Task requirements
- a) Copy, word for word, the section of the piece on writing habits that opens with the words containing "I think reading" and closes with "I write too.".
- b) In the piece on writing habits below, what kinds of writing does the author say they read a lot of and also write?
- c) Go on with the piece on writing habits, picking up after its final sentence.

Document section
+ + + + + + +

I’m in full-on, heads down, focused writing mode right now, completing our People Make Glasgow book. Someone sent me an email a couple of days ago asking about my approach to writing, and it occurred to me just how much I love to write, and that my approach to it was probably pretty simple – viz:
1. Write a lot (preferably every day)
3. Write some more
4. Enjoy writing
1. Write a lot
I don’t mean writing an email or a quick note or memo – I mean sitting down, very intentionally, in front of a blank page with the desire to craft some lines or sentences. I think it’s good to do this every day – so that it becomes completely habitual, and stops feeling like you are practising. Even though you actually are.
I think reading is the best way of really understanding good writing— by which I mean the writing that you like, enjoy, and therefore feel is good. Try to challenge yourself with your reading, and read widely and variously in the genres in which you consider yourself a writer. I read a lot of narrative non-fiction and poetry, and that’s what I write too.
3. Write some more
I’ve worked at a lot of different jobs, and, day to day, I wear many hats managing what goes on at KDD, but I still think that writing is the hardest job I’ve ever done. It’s hard because of the discipline and focus that it takes, because of the inevitable losses you sustain (you have to be willing to throw stuff away that isn’t working and repeatedly start over); because it takes a huge amount of time (and for me, energy) and because sometimes it simply isn’t all that easy to get right. The only way to get used to how hard writing is is to just stick at it, do a lot of it, and through a disciplined routine accustom yourself to managing the inevitable difficulties of the process.

+ + + + + + +

The data
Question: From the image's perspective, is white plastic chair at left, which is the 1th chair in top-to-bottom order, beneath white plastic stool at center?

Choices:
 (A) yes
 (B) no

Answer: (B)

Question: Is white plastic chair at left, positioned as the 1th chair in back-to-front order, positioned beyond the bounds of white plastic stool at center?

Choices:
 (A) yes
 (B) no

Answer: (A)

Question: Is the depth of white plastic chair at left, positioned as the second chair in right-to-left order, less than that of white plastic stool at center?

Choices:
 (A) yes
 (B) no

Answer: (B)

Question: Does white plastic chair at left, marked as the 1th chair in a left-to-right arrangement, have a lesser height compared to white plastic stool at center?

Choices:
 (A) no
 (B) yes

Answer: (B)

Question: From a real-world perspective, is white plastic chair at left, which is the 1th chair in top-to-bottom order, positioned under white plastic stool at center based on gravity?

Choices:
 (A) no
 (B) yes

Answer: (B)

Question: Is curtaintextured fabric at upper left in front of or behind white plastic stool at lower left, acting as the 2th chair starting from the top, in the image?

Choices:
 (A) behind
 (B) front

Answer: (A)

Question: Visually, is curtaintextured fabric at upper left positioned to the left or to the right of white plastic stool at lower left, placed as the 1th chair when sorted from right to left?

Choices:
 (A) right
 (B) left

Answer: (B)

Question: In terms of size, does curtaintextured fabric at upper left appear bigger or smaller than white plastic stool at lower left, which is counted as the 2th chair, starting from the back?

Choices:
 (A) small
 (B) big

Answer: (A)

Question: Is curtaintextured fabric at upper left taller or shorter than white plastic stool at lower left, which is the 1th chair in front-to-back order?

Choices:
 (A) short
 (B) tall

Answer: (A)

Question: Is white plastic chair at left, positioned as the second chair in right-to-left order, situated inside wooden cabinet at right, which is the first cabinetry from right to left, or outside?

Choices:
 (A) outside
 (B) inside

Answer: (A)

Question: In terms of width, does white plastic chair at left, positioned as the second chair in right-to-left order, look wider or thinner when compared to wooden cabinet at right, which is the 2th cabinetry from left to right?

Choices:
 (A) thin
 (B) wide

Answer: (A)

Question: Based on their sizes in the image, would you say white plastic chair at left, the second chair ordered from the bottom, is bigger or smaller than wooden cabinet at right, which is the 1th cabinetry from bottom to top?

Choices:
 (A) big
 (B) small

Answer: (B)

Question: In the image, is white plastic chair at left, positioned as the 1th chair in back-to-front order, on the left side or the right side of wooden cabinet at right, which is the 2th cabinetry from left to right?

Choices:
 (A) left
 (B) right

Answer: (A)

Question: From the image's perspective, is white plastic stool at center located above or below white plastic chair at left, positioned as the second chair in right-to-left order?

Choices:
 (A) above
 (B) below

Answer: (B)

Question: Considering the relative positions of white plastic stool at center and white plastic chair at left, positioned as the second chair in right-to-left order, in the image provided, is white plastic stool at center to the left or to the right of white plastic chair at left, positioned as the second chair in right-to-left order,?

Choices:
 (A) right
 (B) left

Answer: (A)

+ + + + + + +

Results
- a)
I think reading is the best way of really understanding good writing— by which I mean the writing that you like, enjoy, and therefore feel is good. Try to challenge yourself with your reading, and read widely and variously in the genres in which you consider yourself a writer. I read a lot of narrative non-fiction and poetry, and that’s what I write too.

- b) Narrative non-fiction and poetry.

- c)
4. Enjoy writing
Writing may be the hardest thing I do, but it is honestly the most rewarding. I truly love to write. I love sitting down at my desk, knowing that today’s a writing day, and I love the flow and focus of the process. I also really enjoy the small pleasures of crafting a neatly constructed sentence, producing a paragraph that I feel captures what I’ve been trying to say, going for a walk to wrestle with an idea (walking definitely plays an integral role in my writing process) and then finally getting down what I mean in words. I’m sure I’m not great to be around when I’m in writing mode, and I’m also sure Tom and Mel would be happy to confirm that. I don’t hear what’s being said to me, I don’t answer the phone, all my routine admin falls away, and I become much less efficient and communicative in other areas of my life and work (I’m in writing mode now, so many apologies if you are currently waiting for an email or call, I promise I’ll set aside some time toward the end of the week and get back to you). I’m fortunate to live and work with people who understand how these things get, and most especially to be positioned in this role that, from time to time, allows me the freedom and space to squirrel myself away and focus on making words and sentences. When I worked in academia, my desire to write far outweighed the time I was actually able to dedicate to my writing. In so many different ways, I’m much better suited, much better placed, in my current role than the one I held ten years ago.
I do think its probably easier to write if you actually enjoy writing, but that said, I know a few people (all academics) who insist that they really don’t like the process at all and are still incredible writers, crafting the most beautifully balanced dialectical prose. I suppose I feel that if you look forward to doing something, if you truly love doing it, and really want to do it well, you are probably much more likely to do more of it, and find it less of a chore.
Do you feel it’s necessary to really enjoy something to be able to get better at it and just get it done? I’m sure you have thoughts – I’d love to hear them!